[Questions to answer]
1 - Answer these from the account of the defendant's confession:
(a) What name did the defendant say he knew Albert Bolt by?
(b) What exact date did Bendul give for the homicide?
(c) On what date was the defendant released on bail in 1983?
2 - Carry on the account of the defendant's confession from its last sentence.

[Extract]
==============================
At trial, the State's case was essentially based upon defendant's confession. Bendul was the only witness to testify at the pre-trial hearing on defendant's motion to suppress his confession. Bendul stated that he located defendant in the Passaic County Jail. On March 16, 2005, Bendul and Ietto met defendant at the jail and told him that they wanted to speak to him about an old case. Defendant agreed to accompany the detectives to the BCPO's Paramus office, arriving at approximately 10:30 a.m. Bendul told defendant that he had information that defendant, Albert Bolt and another individual named Ronald Wimbush had been involved in a murder in Fair Lawn in 1983. Defendant agreed to speak to Bendul and executed a Miranda*fn1 rights form. Bendul read all of the rights aloud to defendant who indicated that he understood each of them. At Bendul's request, defendant wrote the word "yes" next to each right and signed his initials. Bendul then asked defendant if he would speak to the officers without an attorney; defendant "verbally agreed."

Bendul showed defendant two photographs of Albert Bolt; defendant identified both photographs and stated that he knew Bolt as "Tafari." Defendant wrote the name Albert Bolt and the alias "Tafari" on the margin of each photograph and initialed them.

Bendul began discussing the investigation of the 1983 homicide. Defendant stated that he was not in Fair Lawn at that time and, in fact, had been in jail. Bendul took a break from the interview and ascertained defendant's incarceration status in 1983; he learned that defendant had been lodged in the Passaic County Jail on May 15, 1983, and was released on bail on June 28, 1983; the next time defendant was in the Passaic County Jail was December 5, 1983. Bendul informed defendant that the homicide had occurred in November 1983, and that the detective had determined that defendant was not in jail at that time. Defendant asked Bendul for the exact date of the homicide; when Bendul told him it was November 21, 1983, defendant "said that . . . he could have been on the street at that time."

Bendul told defendant that "based on the information that was . . . obtained during the investigation[,] . . . he was clearly involved in the murder of Roberto Arenas." Bendul also told defendant "that the investigation revealed that he was not the mastermind, that this was not his plan, that he was simply doing what . . . he was told by Albert Bolt." When "confronted with that scenario," defendant "became quiet, and put his head down, and stared at the floor."

When Bendul specifically asked defendant "if it was his idea[,]" defendant "shook his head, and said that it was not his idea . . . . He became very emotional, and he actually broke down and cried." Defendant stated "that he never killed anyone on his own, and . . . that since the incident he has become very religious and swore off all violence."
==============================
[Provided data]

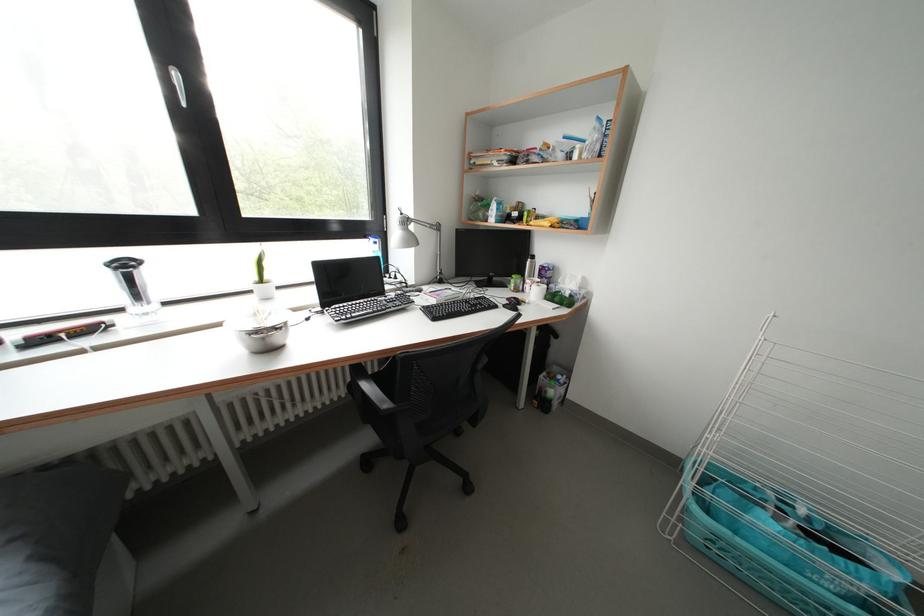
Where is `white lamp head`? The width and height of the screenshot is (924, 616). white lamp head is located at coordinates (403, 233).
==============================
[Answers by task]
1 -
(a) "Tafari"
(b) November 21, 1983
(c) June 28, 1983

2 -
Bendul asked defendant "how many times he shot the victim," and defendant responded "that he didn't shoot the victim, that it was Albert Bolt who shot the victim." Defendant stated that Bolt shot the victim in the back of the head, which matched the file information that Arenas "had been shot four times in the back of the head."

"[E]ventually[,]" defendant "stated that he did, in fact, shoot Roberto Arenas in the back of the head . . . . He said he shot him once."

Bendul told defendant that Arenas "exhibited multiple gunshot wounds to the back of the head[,]" and advised defendant "that at this point it would be in [his] best interest to be honest and truthful with regards to the amount of shots he fired." Defendant then stated that he shot Arenas "two or three more times in the back of the head."

At that point, defendant asked Bendul what would happen to certain Passaic County charges for which he had been arrested in November 2004. Bendul advised defendant that "those charges are independent[,]" but that defendant's "level of cooperation, truthfulness and honesty would be made known . . . to the assistant prosecutor investigating the case."

Bendul then asked defendant, "[W]hat happened on that day, the day of the murder?" Defendant stated that "he was hanging out in the area" of 12th Avenue and 24th Street with Wimbush, when Bolt and Arenas approached them in a blue Datsun. Bendul showed defendant a photograph of the Datsun and defendant recognized it as the vehicle in question. Defendant told Bendul that he and Wimbush "worked for Albert Bolt as drug runners in . . . marijuana for 12th Ave[nue], . . . [and] 24th Street[]."

Defendant said that Bolt told Wimbush and him to get into the car, "that they had something to take care of . . . ." Arenas then drove the car "to an unknown apartment . . . some place out of Paterson . . . ." Bolt and Arenas exited the car, went into the apartment, and returned several minutes later. Defendant stated that he believed Bolt was "going to take Roberto Arenas['s] . . . cocaine in his apartment." Bolt instructed Wimbush to drive and told Arenas to sit in the back.

Once they were all in the car, "that's when Albert Bolt pulled out a gun, and pointed it toward Roberto Arenas, and told him that he was not going to pay for the drugs." Bolt told Wimbush to drive "to the eventual location of the shooting." They "went over a bridge and then went into a residential area."

Bolt then exited the car and instructed defendant to follow him. Bolt also told Arenas to get out of the car. The three of them "then walked away from the car, between two houses, down the driveway a little bit[,]" and Bolt told Arenas "to get down, and when . . . Arenas resisted a little bit[,] . . . Bolt kicked the knees out from . . . Arenas, forcing him face down onto the ground." Defendant stated he was "[r]ight there . . . with them[,]" and "that . . . Bolt then gave him a gun[,]" which he described as "possibly a .357 Magnum."

Defendant stated that, after giving him the gun, Bolt "took out . . . some type of a plastic rope, and . . . proceeded to tie . . . Arenas's wrists behind his back." Arenas was lying flat on the ground face down at that time. Bolt then "told [defendant] to shoot . . . Arenas[, a]t which time [defendant stated that he] shot . . . Arenas multiple times in the back of the head."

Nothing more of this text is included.